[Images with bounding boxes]

Start of Block

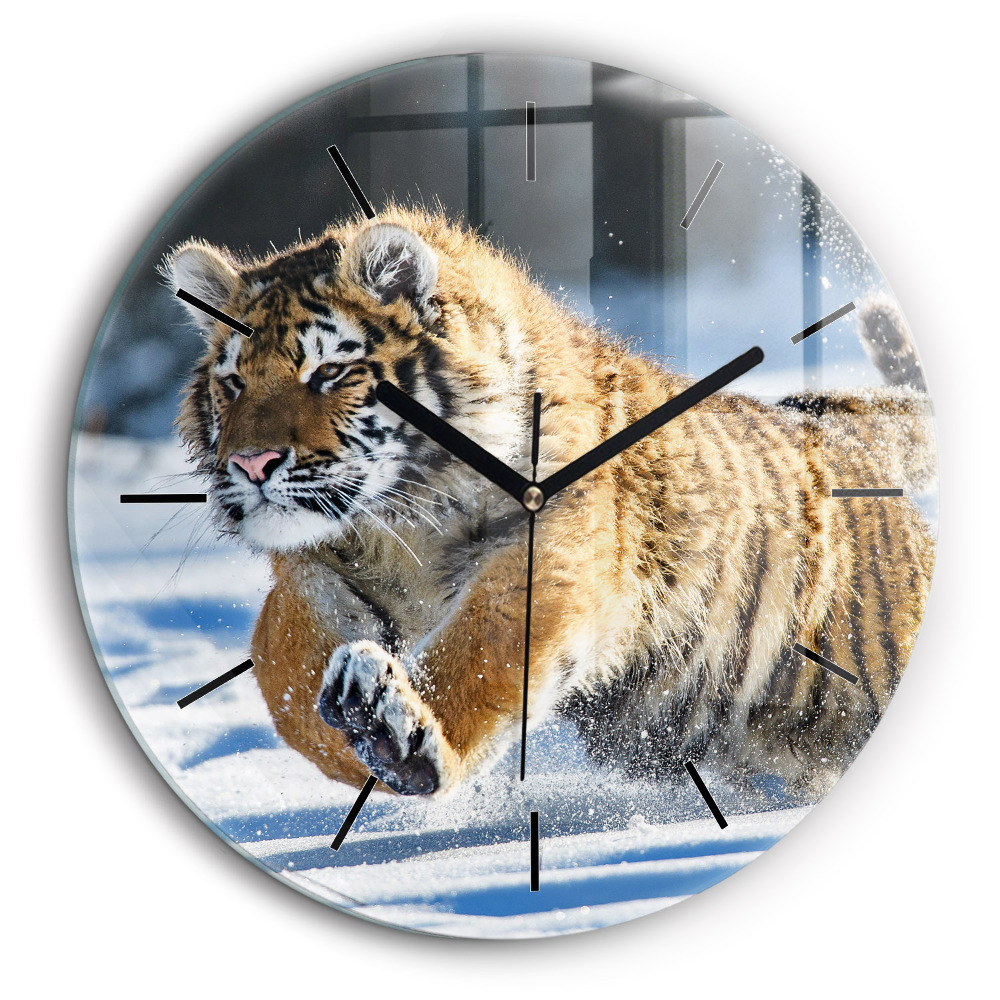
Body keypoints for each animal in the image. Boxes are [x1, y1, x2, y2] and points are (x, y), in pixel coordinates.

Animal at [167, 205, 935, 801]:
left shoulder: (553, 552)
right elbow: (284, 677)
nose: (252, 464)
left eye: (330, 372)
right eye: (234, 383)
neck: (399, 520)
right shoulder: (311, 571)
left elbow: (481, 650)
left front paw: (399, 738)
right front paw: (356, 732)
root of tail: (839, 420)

End of Block

Instructions to follow: Give all the entries again exactly, dropping each picture.

Result of the exercise:
Body keypoints for each animal in the image. Boxes are [x1, y1, x2, y2] and points are (x, y), in pixel coordinates.

Animal at [167, 205, 935, 801]:
left shoulder: (553, 552)
right elbow: (284, 677)
nose: (252, 464)
left eye: (330, 372)
right eye: (234, 383)
neck: (399, 520)
right shoulder: (311, 571)
left elbow: (481, 650)
left front paw: (399, 738)
right front paw: (356, 732)
root of tail: (839, 420)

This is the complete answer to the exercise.